## PROMPT:
Transcribe the records below exactly, leaving out any pictures.

## DATASET EXCERPTS:
--

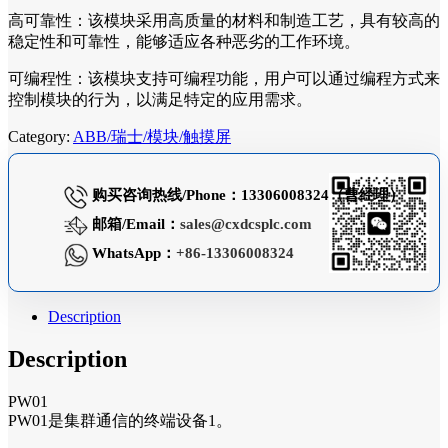
高可靠性：该模块采用高质量的材料和制造工艺，具有较高的
稳定性和可靠性，能够适应各种恶劣的工作环境。
可编程性：该模块支持可编程功能，用户可以通过编程方式来
控制模块的行为，以满足特定的应用需求。
Category:
ABB/瑞士/模块/触摸屏
购买咨询热线/Phone：13306008324（曹经理）
邮箱/Email：
sales@cxdcsplc.com
WhatsApp：
+86-13306008324
Description
Description
PW01
PW01是集群通信的终端设备1。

--

## ANSWER AREA:
高可靠性：该模块采用高质量的材料和制造工艺，具有较高的
稳定性和可靠性，能够适应各种恶劣的工作环境。
可编程性：该模块支持可编程功能，用户可以通过编程方式来
控制模块的行为，以满足特定的应用需求。
Category:
ABB/瑞士/模块/触摸屏
购买咨询热线/Phone：13306008324（曹经理）
邮箱/Email：
sales@cxdcsplc.com
WhatsApp：
+86-13306008324
Description
Description
PW01
PW01是集群通信的终端设备1。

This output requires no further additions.